TASK TO CARRY OUT
Exact copy, no pictures: set down every entry below as written.

DATA EXCERPTS: Begin

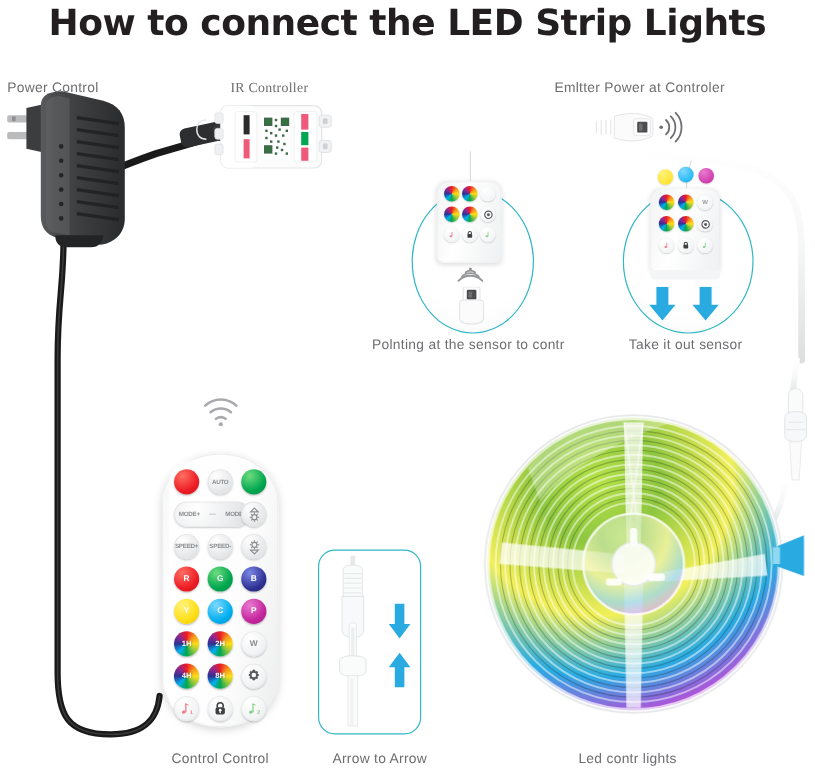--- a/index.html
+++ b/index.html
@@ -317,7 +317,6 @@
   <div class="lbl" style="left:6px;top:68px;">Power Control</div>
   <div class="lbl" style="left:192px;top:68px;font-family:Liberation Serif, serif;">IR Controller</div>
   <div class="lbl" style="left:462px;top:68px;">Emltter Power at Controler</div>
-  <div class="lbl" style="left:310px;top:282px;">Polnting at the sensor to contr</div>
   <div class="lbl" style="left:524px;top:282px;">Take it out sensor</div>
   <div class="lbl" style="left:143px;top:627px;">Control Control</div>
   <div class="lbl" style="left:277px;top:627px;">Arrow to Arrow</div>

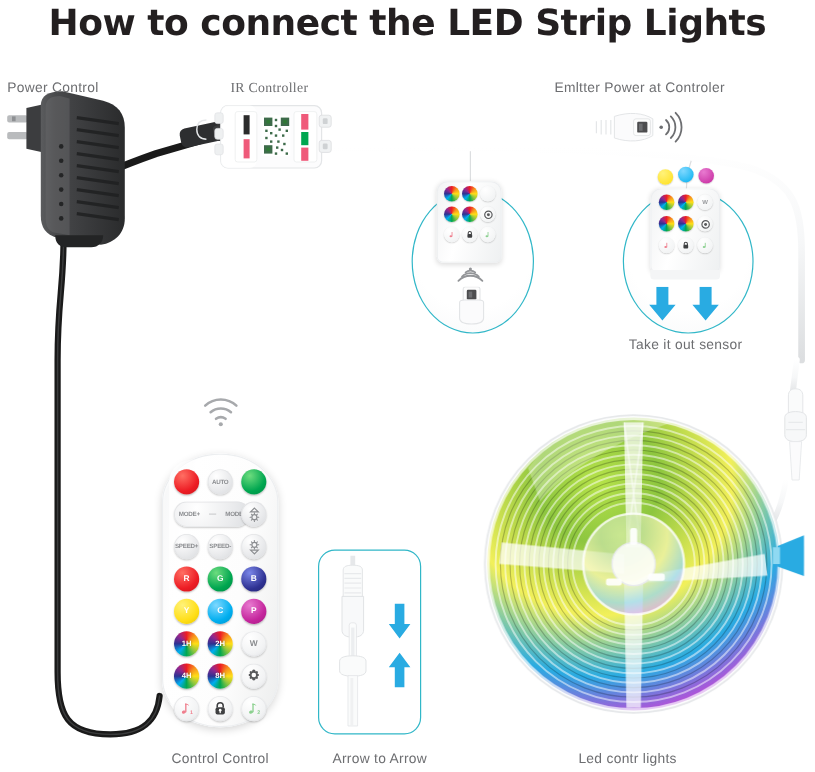--- a/index.html
+++ b/index.html
@@ -318,7 +318,7 @@
   <div class="lbl" style="left:192px;top:68px;font-family:Liberation Serif, serif;">IR Controller</div>
   <div class="lbl" style="left:462px;top:68px;">Emltter Power at Controler</div>
   <div class="lbl" style="left:524px;top:282px;">Take it out sensor</div>
-  <div class="lbl" style="left:143px;top:627px;">Control Control</div>
+  <div class="lbl" style="left:143px;top:627px;">Remote Emltter</div>
   <div class="lbl" style="left:277px;top:627px;">Arrow to Arrow</div>
   <div class="lbl" style="left:482px;top:627px;">Led contr lights</div>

DATA EXCERPTS: End

SOLVED PROBLEM
--- a/index.html
+++ b/index.html
@@ -317,7 +317,6 @@
   <div class="lbl" style="left:6px;top:68px;">Power Control</div>
   <div class="lbl" style="left:192px;top:68px;font-family:Liberation Serif, serif;">IR Controller</div>
   <div class="lbl" style="left:462px;top:68px;">Emltter Power at Controler</div>
-  <div class="lbl" style="left:310px;top:282px;">Polnting at the sensor to contr</div>
   <div class="lbl" style="left:524px;top:282px;">Take it out sensor</div>
   <div class="lbl" style="left:143px;top:627px;">Control Control</div>
   <div class="lbl" style="left:277px;top:627px;">Arrow to Arrow</div>

--- a/index.html
+++ b/index.html
@@ -318,7 +318,7 @@
   <div class="lbl" style="left:192px;top:68px;font-family:Liberation Serif, serif;">IR Controller</div>
   <div class="lbl" style="left:462px;top:68px;">Emltter Power at Controler</div>
   <div class="lbl" style="left:524px;top:282px;">Take it out sensor</div>
-  <div class="lbl" style="left:143px;top:627px;">Control Control</div>
+  <div class="lbl" style="left:143px;top:627px;">Remote Emltter</div>
   <div class="lbl" style="left:277px;top:627px;">Arrow to Arrow</div>
   <div class="lbl" style="left:482px;top:627px;">Led contr lights</div>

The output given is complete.